И в отношении, соответственно, правительств Женералитaт и Республики, НКТ, пожизненно установившая свой Национальный комитет в Каталонии, отделится от других областей Испании, как уже произошло при забастовках в Севилье и Сарагосе, потерянная и вновь обретённая, с большей честью и более развитой способностью мыслить. Испанский пролетариат — разобщённый, разделённый, на уровне единичных протестов, стерилизованный для любых совместных акций, обескровленный, так как из него удалены храбрые и мужественные деятели, вдохновляемые идеями, из-за преследований против анархистов и анархо-синдикалистов, сознающих свой долг; такой пролетариат будет представлять из себя нечто легко управляемое, покорное для укротителя псов — министра внутренних дел. Каждый пленум будет публичным скандалом; каждая забастовка — позорным спектаклем трусости и невероятной непоследовательности; каждый день — завершением нового стыда и нового правительственного бесчинства. Организованная и укреплённая Республика на службе нахальной буржуазии; Республика, управляемая бандитской рукой, которая насаждается всем министрам и тупому парламенту; Республика, социалдемократия — хозяйка и госпожа Испании, и как я уже написала в моей первой статье после 14 апреля — политическая эволюция Иберии задержана на несколько лет!

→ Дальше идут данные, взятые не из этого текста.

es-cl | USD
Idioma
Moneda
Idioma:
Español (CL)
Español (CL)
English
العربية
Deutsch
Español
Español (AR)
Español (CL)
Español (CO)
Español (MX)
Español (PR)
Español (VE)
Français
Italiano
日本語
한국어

Здесь в оазисе статуса автономии, в раю, обещанном добрым Масиá — если это ещё станет возможным, — Конфедерация превратится в “четвёртую руку” нового Совета Сотни Каталонии: одомашненную, правительственного толка, с политикой оливковой ветви, “гармонии” между капиталом и трудом; Конфедерация лейбористского характера английского стиля. Синдикалистская демократия, сфабрикованная в Барселоне и для мирового экспорта тоже, для использования со стороны гуманитаристских правительств и подкрепления чересчур прогнивших буржуазных структур. Что касается ФАИ — ужасающей, страшной ФАИ, существующей как таковой, для этой кучки амбициозных и тупых, в лице двух анархистов, которые, если и не обладают никакими другими качествами, то имеют добродетель бесстрашия; что касается ФАИ от ослов из Mirador — о, господа, граждане, собратья народов Иберии! Ей закрутят гайки, да, именно так, господа, повернут ключик, начиная с Мауры и Компаниса и кончая последним заслуженным деятелем редакции Soli350, не забывая невыразимого Луи и Валескá и бедного господина Масиá, которому внушили, что ФАИ — это монстр, мифологический минотавр или дракон, которого ни в силах победить ни Тесей, ни Святые Георгии...»351.